Einfluss der Naturwissenschaften
 

War die kritisch-paranoische Theorie schon beeinflusst durch Sigmund Freuds psychoanalytische Forschung, so hat sich Dalí auch mit naturwissenschaftlichen Entdeckungen befasst und deren Ergebnisse in der Malerei verarbeitet. Seine berühmten "Weichen Uhren" waren eine Reaktion auf die Relativitätstheorie Einsteins. Aber auch die Entdeckung der DNS als Träger der Erbinformationen floss in Dalís Bildkompositionen ein, ebenso wie der Schock nach der Zündung der ersten Atombomben. Ein wirklich neuer Versuch in der Malerei war allerdings in den 70er-Jahren die Umsetzung neuester optischer Erkenntnisse durch die stereoskopische Forschung. Der Versuch, die Zweidimensionalität der Malerei zu überwinden und ein räumliches Wahrnehmen mit Hilfe stereoskopischer Geräte zu ermöglichen, führte zu einer Reihe von Doppelbildern. Allerdings brachten diese Versuche, die Dalí durch die komplizierte Technik der Holografie noch ausbaute, der Malerei keine neuen Impulse, sie zeigen vielmehr die enorme Kunstfertigkeit des Malers.
 

Galas Tod und Dalís letzte Jahre
 

Am 10. Juni 1982 starb Gala. Dalí war zutiefst erschüttert und verfiel in eine hektische Schaffensphase. Seine letzten Lebensjahre waren von tiefer Trauer gekennzeichnet, zumal seine Arbeitsfähigkeit seit Anfang der 80er-Jahre durch die Parkinson'sche Krankheit stark eingeschränkt war.
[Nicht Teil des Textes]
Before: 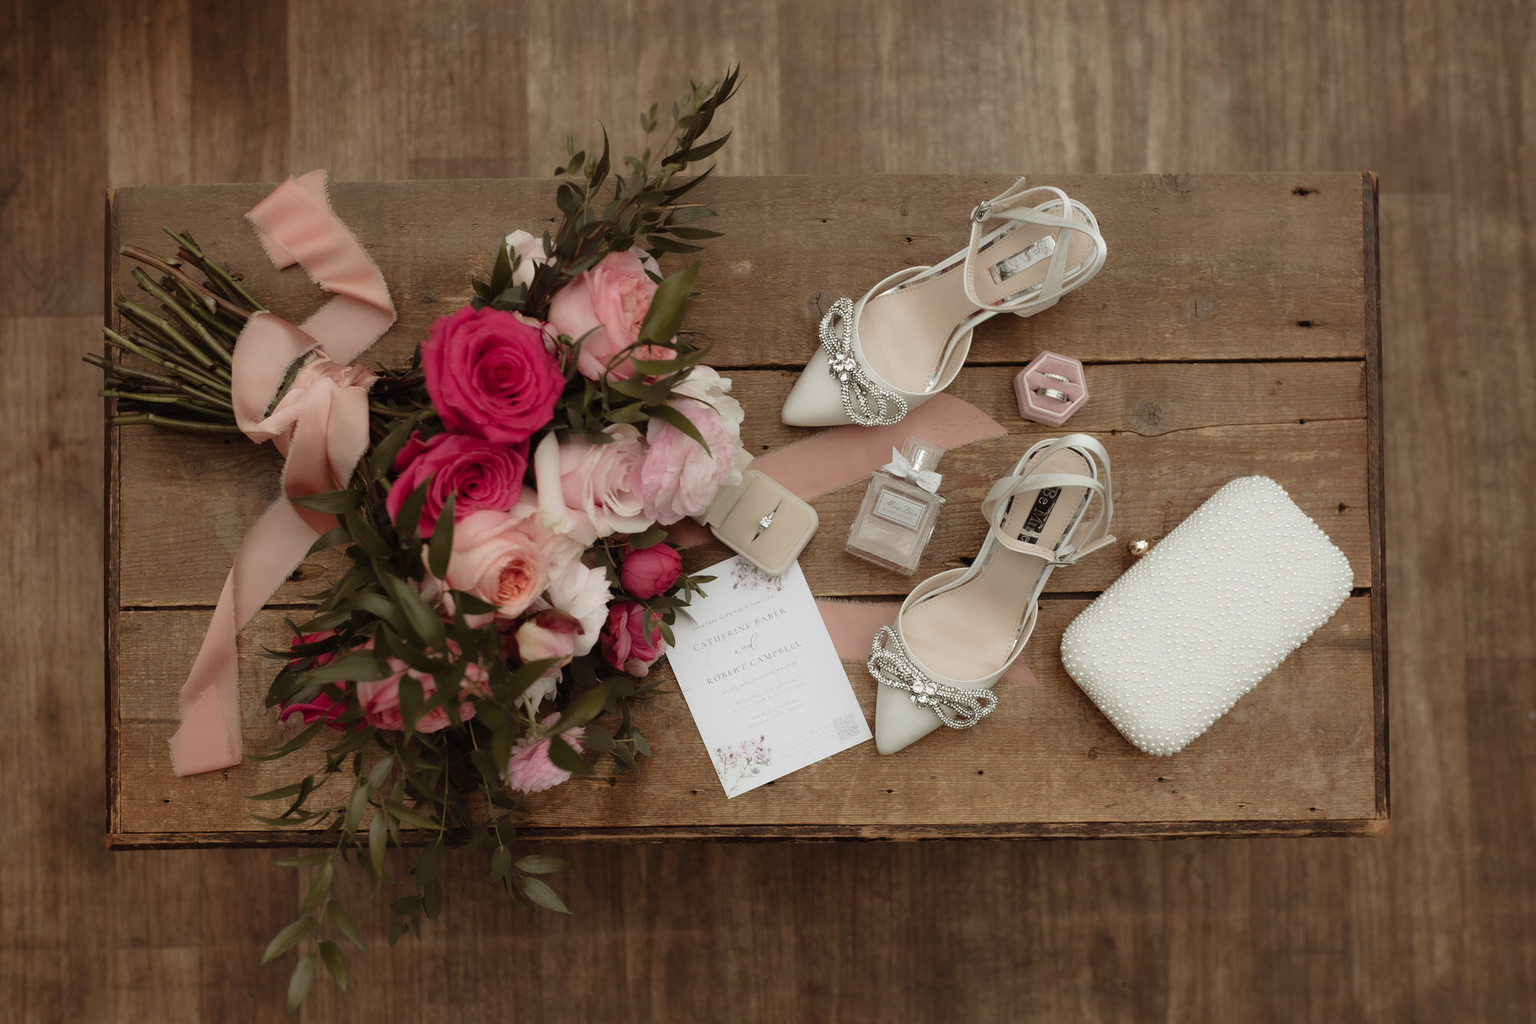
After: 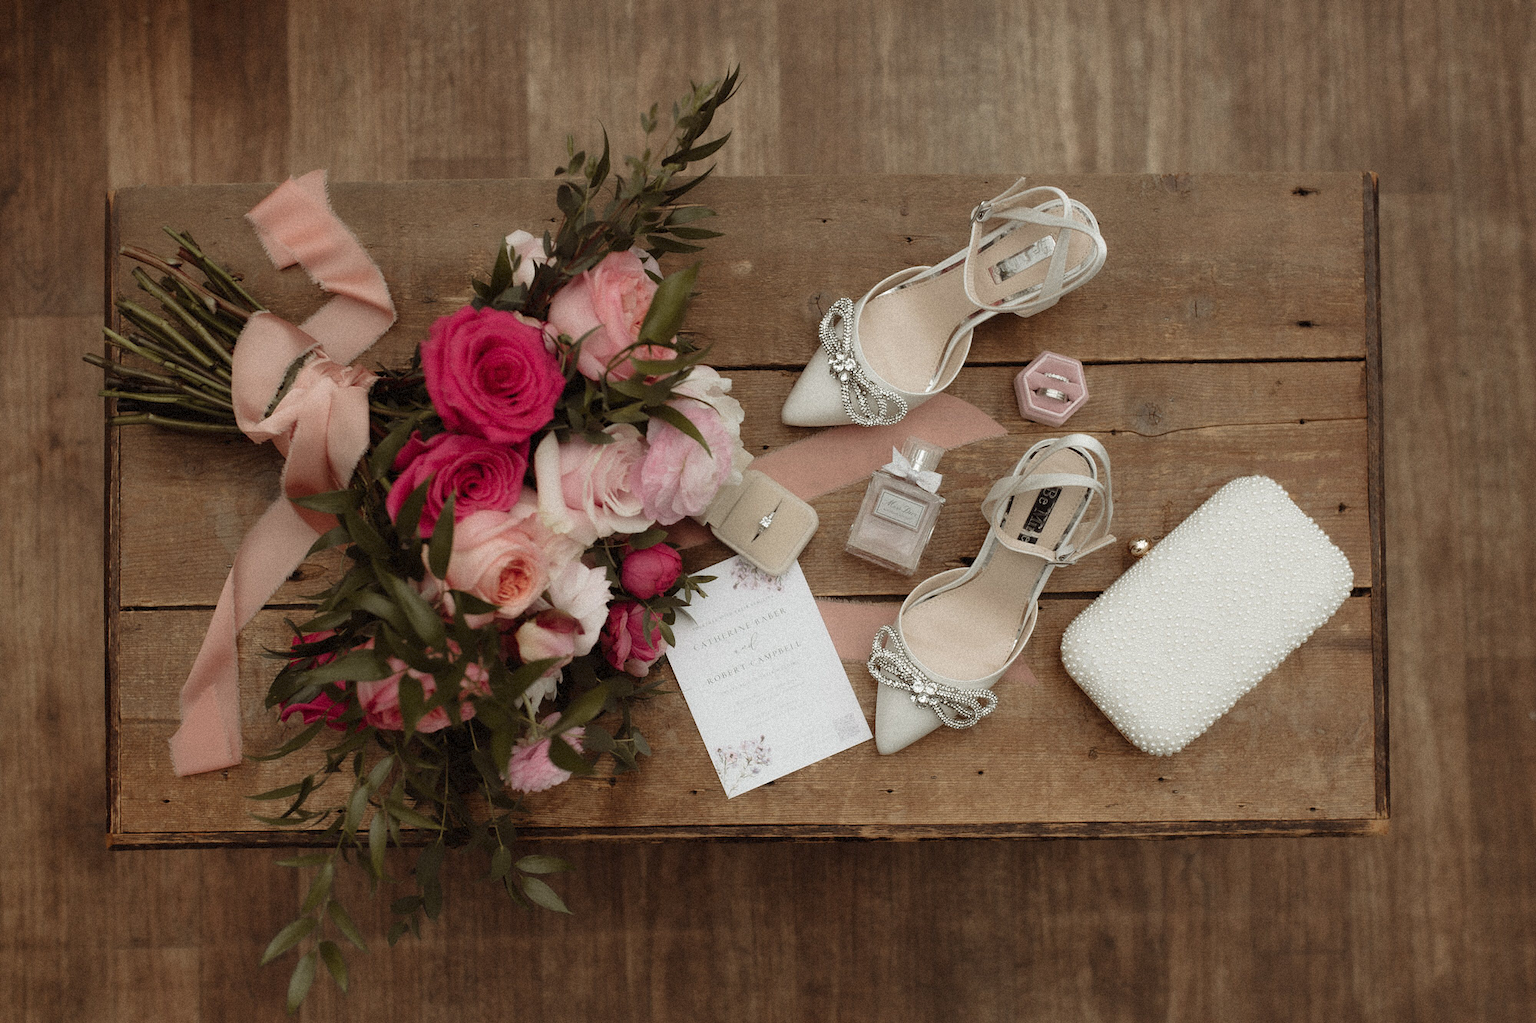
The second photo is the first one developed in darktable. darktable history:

Im April 1983 fand eine große Retrospektive seiner Werke in Madrid statt, an der er selbst nicht mehr teilnehmen konnte. Bei einem Feuer erlitt Dalí lebensgefährliche Brandverletzungen, doch er lebte noch weitere fünf Jahre und starb schließlich am 23. Januar 1989 an Herzversagen.